DocuSign (NASDAQ: DOCU) released its Q4 earnings on Thursday, March 10, 2022, in which the company beat analyst estimates for both revenue and earnings but issued weak guidance.
What to look for
Earnings: Stockearning’s Estimated EPS for the fourth quarter was $0.47, but the company produced earnings of $0.48, up from $0.37 a year ago. On a GAAP basis, the company lost $0.15 per share. For the full year, non-GAAP profits were $1.98 per share, while on a GAAP basis, DocuSign lost $0.36 per share. . Historical EPS performance shows that in the past 12 quarters, the company has topped estimates nine times (60%) and missed six times (40%).
Revenue: DocuSign reported revenue of $580.8 million for the fiscal Q4 ending January 31, 2022, up 35% year over year and exceeding management's projection of $557 to $563 million. The consensus estimate on Wall Street was $561 million. In addition, billings increased by 25% to $670.1 million, above the company's projected range of between $647 million and $649 million. For the full year, the company reported revenue of $2.1 billion, an increase of 45%, while billings increased by 27% to 2.4 billion. As a result, DocuSign expects revenue of between $579 million and $583 million for the current quarter short of Street estimates of $594 million.
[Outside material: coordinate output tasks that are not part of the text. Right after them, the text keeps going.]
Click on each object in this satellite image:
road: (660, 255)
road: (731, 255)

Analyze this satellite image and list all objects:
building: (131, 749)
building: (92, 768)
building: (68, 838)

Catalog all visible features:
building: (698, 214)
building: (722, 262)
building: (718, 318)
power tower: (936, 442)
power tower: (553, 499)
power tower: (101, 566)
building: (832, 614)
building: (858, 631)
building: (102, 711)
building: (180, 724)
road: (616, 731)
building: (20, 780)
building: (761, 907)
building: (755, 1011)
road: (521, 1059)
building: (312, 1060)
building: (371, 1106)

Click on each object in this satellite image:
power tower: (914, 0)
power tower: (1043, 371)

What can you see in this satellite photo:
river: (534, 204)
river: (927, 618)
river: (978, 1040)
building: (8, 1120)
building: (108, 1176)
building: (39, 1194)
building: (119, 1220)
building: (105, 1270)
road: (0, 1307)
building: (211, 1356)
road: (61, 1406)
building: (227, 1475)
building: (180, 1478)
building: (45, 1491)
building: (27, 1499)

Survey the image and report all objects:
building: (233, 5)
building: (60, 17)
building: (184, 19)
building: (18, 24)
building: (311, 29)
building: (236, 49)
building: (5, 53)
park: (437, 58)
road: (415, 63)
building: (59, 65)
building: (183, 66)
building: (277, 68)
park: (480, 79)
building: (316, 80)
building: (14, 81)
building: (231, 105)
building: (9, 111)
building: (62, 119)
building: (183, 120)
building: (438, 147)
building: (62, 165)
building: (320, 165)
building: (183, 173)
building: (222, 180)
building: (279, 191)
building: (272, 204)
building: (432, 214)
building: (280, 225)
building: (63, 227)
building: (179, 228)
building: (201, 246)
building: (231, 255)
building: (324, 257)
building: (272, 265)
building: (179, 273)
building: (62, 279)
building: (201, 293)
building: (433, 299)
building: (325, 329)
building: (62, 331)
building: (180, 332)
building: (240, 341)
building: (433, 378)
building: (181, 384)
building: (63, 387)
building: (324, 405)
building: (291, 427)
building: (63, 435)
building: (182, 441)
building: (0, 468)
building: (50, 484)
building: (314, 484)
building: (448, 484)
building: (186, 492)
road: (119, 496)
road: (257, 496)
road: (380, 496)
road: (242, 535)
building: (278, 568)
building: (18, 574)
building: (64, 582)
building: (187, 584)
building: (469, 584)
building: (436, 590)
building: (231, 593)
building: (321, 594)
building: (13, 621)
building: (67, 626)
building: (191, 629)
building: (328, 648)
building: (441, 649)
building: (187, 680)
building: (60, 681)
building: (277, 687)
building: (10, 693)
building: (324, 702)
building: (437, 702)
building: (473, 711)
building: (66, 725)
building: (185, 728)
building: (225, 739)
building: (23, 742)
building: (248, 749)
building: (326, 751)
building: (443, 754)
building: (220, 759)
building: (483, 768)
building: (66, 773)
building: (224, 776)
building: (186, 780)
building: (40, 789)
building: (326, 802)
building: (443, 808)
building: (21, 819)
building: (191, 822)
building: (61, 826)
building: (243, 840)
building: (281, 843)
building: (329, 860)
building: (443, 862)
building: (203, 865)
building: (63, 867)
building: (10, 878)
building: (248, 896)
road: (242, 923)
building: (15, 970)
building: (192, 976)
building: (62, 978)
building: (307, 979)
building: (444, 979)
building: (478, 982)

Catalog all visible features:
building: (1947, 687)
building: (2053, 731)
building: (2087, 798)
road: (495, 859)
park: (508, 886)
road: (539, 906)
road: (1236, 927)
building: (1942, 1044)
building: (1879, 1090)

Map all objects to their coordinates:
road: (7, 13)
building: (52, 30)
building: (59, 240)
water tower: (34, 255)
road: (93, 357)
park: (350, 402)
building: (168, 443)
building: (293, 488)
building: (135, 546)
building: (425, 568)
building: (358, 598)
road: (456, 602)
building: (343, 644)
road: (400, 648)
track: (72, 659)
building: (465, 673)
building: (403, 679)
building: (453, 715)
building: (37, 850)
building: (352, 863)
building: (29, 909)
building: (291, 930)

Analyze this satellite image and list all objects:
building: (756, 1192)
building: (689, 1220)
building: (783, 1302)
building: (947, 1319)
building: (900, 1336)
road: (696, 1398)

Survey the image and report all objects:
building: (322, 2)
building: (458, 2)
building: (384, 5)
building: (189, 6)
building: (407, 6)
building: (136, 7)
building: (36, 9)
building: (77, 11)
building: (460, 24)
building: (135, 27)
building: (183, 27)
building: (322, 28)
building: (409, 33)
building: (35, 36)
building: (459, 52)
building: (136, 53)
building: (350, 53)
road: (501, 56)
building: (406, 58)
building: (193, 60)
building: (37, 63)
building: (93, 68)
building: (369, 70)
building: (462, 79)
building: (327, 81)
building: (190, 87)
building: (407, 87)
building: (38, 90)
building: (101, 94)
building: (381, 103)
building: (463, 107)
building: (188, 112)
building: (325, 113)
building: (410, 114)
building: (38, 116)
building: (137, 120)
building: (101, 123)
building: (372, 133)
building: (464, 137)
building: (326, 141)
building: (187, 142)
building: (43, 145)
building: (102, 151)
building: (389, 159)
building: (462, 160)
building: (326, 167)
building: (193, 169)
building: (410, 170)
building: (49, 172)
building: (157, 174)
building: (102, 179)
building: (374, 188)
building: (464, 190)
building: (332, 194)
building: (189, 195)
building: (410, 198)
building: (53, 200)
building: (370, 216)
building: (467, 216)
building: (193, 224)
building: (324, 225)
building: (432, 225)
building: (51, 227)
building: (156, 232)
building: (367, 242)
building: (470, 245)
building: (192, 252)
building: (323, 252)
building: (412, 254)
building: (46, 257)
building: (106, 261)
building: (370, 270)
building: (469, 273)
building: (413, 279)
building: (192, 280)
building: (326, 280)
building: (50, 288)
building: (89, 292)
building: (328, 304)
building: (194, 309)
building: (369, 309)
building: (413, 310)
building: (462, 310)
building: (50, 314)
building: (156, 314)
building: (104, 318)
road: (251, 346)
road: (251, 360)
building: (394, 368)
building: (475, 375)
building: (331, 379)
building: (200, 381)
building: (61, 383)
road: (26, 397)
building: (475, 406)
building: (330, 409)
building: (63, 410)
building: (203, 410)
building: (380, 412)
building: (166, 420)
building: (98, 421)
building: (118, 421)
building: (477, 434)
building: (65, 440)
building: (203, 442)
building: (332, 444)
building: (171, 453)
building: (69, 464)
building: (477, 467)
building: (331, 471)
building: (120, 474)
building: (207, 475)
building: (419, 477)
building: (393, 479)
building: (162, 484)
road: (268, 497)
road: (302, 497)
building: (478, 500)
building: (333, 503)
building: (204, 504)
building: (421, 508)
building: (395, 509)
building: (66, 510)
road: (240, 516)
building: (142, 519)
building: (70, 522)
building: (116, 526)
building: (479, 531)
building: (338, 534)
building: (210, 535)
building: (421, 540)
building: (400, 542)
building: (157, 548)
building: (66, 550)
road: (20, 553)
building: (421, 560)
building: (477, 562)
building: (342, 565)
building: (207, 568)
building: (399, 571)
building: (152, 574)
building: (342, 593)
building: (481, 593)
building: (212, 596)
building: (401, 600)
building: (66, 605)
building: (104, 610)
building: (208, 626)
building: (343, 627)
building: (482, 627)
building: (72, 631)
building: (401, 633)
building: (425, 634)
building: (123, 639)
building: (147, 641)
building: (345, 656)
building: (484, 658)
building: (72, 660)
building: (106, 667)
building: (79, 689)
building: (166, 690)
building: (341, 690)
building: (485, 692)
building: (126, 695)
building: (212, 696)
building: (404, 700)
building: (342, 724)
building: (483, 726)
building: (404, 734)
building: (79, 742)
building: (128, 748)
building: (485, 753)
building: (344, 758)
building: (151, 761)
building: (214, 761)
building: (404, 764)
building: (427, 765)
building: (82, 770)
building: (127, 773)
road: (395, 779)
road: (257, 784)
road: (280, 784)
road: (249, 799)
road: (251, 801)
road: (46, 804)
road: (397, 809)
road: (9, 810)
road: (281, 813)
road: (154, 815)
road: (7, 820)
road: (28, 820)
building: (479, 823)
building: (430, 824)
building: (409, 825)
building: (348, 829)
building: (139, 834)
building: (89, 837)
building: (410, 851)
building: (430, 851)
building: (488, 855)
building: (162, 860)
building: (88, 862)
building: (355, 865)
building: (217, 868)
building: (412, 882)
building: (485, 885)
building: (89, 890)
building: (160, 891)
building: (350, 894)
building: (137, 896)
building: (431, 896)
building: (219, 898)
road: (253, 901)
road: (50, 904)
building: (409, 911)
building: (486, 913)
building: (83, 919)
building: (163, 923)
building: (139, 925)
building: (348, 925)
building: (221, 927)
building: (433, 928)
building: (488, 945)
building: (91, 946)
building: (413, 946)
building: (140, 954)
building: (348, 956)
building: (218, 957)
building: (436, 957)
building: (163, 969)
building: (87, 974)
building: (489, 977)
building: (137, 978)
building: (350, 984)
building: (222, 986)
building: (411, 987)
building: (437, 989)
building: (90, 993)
Stock movement: DOCU shares have lost 58.1% since the company released its last earnings release. Interestingly, following the earnings release, the company's shares have been DOWN 8 times in the past 15 quarters. So, the historical price reaction suggests a 53% probability of the share price going DOWN following the earnings release. According to the Stockearning algorithm, the predicted volatility on the first day is +/-11%, while the predicted volatility on the seventh day is +/-12%.
What analysts are saying: Baird analyst William Power slashed his price target on DOCU from $175 to $140 and maintained a Buy rating in the shares. The analyst forecasted solid Q4 results, with all attention on the forecast and the degree of the revenue downturn and enhancements in sales team productivity. Power stated that he is optimistic about the company's long-term prospects.
City analyst Tyler Radke lowered his price target on the stock from $231 to $137 but kept a Buy rating in the shares. Radke told investors in a research note that investor attention has gotten more acute towards any signals of shrinking growth and weaker profitability tales due to the valuation constraint and rising unpredictability in the system software industry. As a result, DocuSign's Q4 profits are expected to be "more muted," according to the analyst.
Piper Sandler analyst Rob Owens slashed his price target on the stock from $200 to $175 and maintained a Hold rating on the shares. Owens told investors in a research note that most of the demand drivers that boosted cybersecurity investment in 2021 are still in play in 2022. The "perfect storm" for growing cybersecurity requirements will persist, according to the analyst, with a "pretty bullish" IT investment picture and security prioritizing expected to continue in 2022.